The fear of "the other" is one of the dominant themes in Act I, Scene 1 of The Crucible.

"The other" can be defined as anything different.  In his extensive stage directions, Miller suggests that the residents of Salem possessed a strong fear of this other. Miller explores this theme in several ways.  One way is in his suggestion that the people of Salem believed their lives should exist only for religious expression:

No one can really know what their lives were like. They had no novelists - and would not have permitted anyone to read a novel if one were handy. Their creed forbade anything re-sembling a theater or “vain enjoyment.” They did not celebrate Christmas, and a holiday from work meant only that they must concentrate even more upon prayer. 

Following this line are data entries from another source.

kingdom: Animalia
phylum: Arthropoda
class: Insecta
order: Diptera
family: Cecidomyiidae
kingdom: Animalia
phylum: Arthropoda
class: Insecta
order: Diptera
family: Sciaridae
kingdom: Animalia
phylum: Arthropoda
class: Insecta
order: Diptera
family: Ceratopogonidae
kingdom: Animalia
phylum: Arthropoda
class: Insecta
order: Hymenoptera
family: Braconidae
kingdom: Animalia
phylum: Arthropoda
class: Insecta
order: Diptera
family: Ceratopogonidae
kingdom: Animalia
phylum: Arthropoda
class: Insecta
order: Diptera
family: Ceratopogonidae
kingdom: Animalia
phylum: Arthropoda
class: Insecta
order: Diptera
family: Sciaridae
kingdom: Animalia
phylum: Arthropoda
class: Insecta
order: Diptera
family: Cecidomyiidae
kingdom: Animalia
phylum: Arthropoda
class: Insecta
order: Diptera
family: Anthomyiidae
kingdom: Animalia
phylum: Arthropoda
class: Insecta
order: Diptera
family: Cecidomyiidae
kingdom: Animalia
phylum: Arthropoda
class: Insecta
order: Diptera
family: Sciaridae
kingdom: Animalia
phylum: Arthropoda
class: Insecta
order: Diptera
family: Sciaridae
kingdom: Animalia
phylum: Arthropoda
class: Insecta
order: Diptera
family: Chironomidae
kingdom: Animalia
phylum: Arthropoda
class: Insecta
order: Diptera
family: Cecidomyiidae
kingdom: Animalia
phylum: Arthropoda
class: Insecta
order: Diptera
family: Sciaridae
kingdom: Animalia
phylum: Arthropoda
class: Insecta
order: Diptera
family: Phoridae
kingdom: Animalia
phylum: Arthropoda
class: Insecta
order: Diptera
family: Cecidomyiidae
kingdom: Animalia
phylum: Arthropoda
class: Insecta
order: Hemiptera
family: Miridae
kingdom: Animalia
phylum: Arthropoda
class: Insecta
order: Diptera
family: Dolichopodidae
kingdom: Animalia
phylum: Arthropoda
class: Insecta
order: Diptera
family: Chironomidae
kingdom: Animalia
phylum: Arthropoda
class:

Salemites' clutching to religion meant that anything outside of its jurisdiction was transgression and evil.  The fear of "the other" caused the people of Salem to always pay attention to what other people did. People in Salem clung to conformity as the only weapon against "the other": "But, as in all such matters, the issue was not clear-cut, for danger was still a possibility, and in unity still lay the best promise of safety."  People in Salem took sanctuary in conformity as a defense against anything believed to be different.  

This fear compelled the people of Salem to focus on what other people said and did.  Miller argues that the preoccupation with others was out of fear that they were doing something that the community did not sanction: "This predilection for minding other people’s business was time-honored among the people of Salem, and it undoubtedly created many of the suspicions which were to feed the coming madness." Miller suggests that the fear of the other was what caused Salemites to focus on what other people said and did.  He also believes that it played a significant role in the hysteria behind the trials.  To be accused of being a witch meant that a person was "different" and had broken from the community's expectation of spirituality.  

This theme is established in the play's opening scene.  It is evident in how Parris is worried about what others will say about him regarding the girls' actions in the woods.  It is also seen in how the girls launch into their accusations and how the townspeople respond.  The fear of "the other" theme introduced in the first scene of the first act is a significant theme throughout the drama.